RNS noted that religious-right leader Franklin Graham was among those who pointed fingers at “antifa.” He is far from the only one.

On the evening of Jan. 6, a group of Trump-supporting “prophets” took part in a live broadcast of the Victory Channel’s “FlashPoint” show. The Victory Channel’s Greg Stephens presented as “breaking news” this claim: “It is confirmed: The FBI had a busload of antifa people come in and infiltrate the rally and those are the people that … broke into the Capitol and did all the damage.” The Victory Channel is sponsored by Kenneth Copeland Ministries.

On that same Jan. 6 “FlashPoint” show, “prophet” Mario Murillo declared that he knew “for a fact” that none of the rioters were Trump supporters.

Former Rep. Michele Bachmann, who recently became dean of the school of government at Pat Robertson’s Regent University, sent a statement that was read by FlashPoint host Gene Bailey. She said it was her “guess” that “the left dressed up as Trump supporters and led the breach.”

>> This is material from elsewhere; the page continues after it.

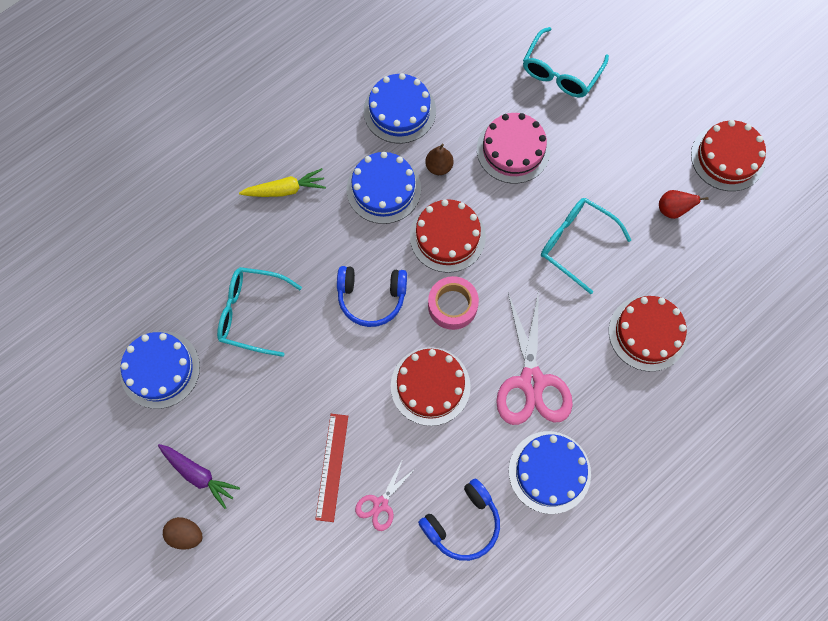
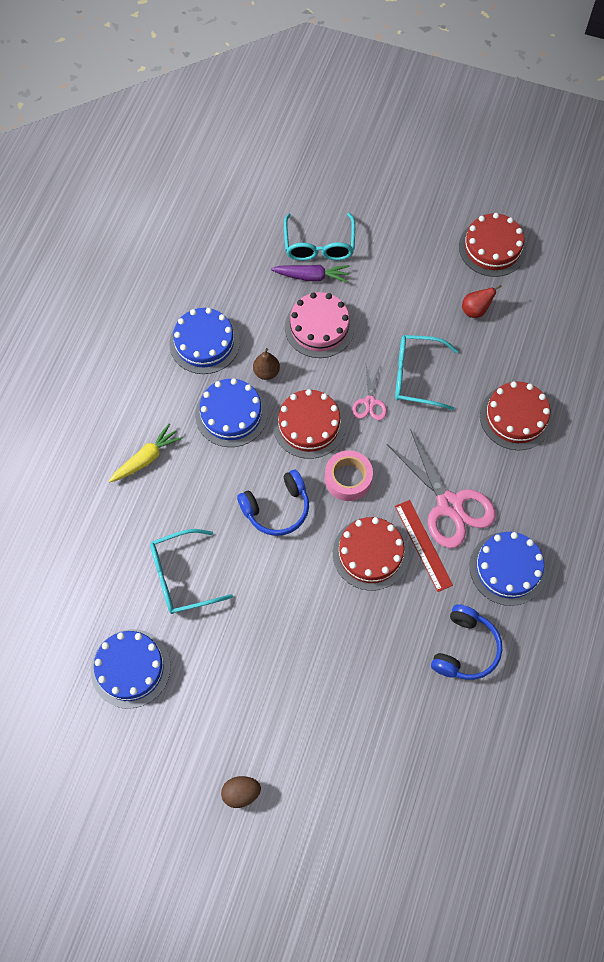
camera: 30 degrees left, 5 degrees down
purple carrot [158,444,240,509] -> purple carrot moved to [271,265,350,283]
red ruler [315,414,348,522] -> red ruler moved to [395,500,453,592]
pink scissors [355,459,417,531] -> pink scissors moved to [352,365,387,420]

Another “prophetic” Trump supporter taking part in the FlashPoint live program was Seven Mountains Dominionism promoter Lance Wallnau. Wallnau called the Capitol attack a “false flag incident” organized by “activists that are working for the Democratic Party” with collusion from the media. He blamed “antifa and Black Lives Matter protesters” working together, saying “We got the goods on them today.” It wasn’t Trump’s people, Wallnau claimed, “It was the devil’s people.”

Mike Lindell, the founder of MyPillow and an ardent Trump supporter who became a major funder of so-called Stop the Steal efforts, declared that he was “100 percent” sure that the people climbing the walls at the Capitol were not Trump supporters.

The next day, on Jan. 7, another “FlashPoint” program featured many of the same people, along with “prophets” Dutch Sheets and Kat Kerr. Wallnau claimed that “organized antifa radicals” led the break-in. The program included video of someone at the rally outside the Capitol claiming that “state troopers” had escorted “antifa shuttle buses” to the event as part of a strategy to plant agitators in the crowd.

FlashPoint played video from right-wing activist Joe Oltmann claiming that he had “infiltrated antifa” and was on a call on which someone from Dominion Voting Systems assured people that Trump would not win, saying, “I made sure of that.” Oltmann is one of the people being sued by Dominion for spreading false information about the company and its employees. Religious-right author and pundit Eric Metaxas is among those who have given Oltmann a platform to spread his claims about Dominion and “antifa.”

Charisma, a Pentecostal-oriented multimedia company that has relentlessly promoted Trump since the 2016 campaign, was quick to post a story on the evening of Jan. 6 promoting a claim that “the violence was coming from ANTIFA supporters dressed in MAGA clothing.” Conservative Christian actor Kevin Sorbo, a favorite of religious-right activists, tweeted, “ANTIFA led the charge into the capitol building dressed as Trump supporters.”

On Jan. 7, Charisma published an “I-was-there” piece by Larry Tomczak   who wrote, “Radical communist and socialist agitators are paid handsomely to infiltrate such gatherings to incite riots and demonize law abiding citizens.” He warned that the “Trump-hating media” would use the violence “to continue demonizing our president and his ‘deplorable’ supporters.”

The following week, Charisma published a column claiming that peaceful protests at the Capitol had been “hijacked by leftist radicals” and “antifa-related thugs.”

Religious-right activists associated with the so-called Stop the Steal campaign and other efforts to overturn Joe Biden’s victory in the presidential election have also actively promoted conspiracy theories about COVID-19 at events and on Christian-right media.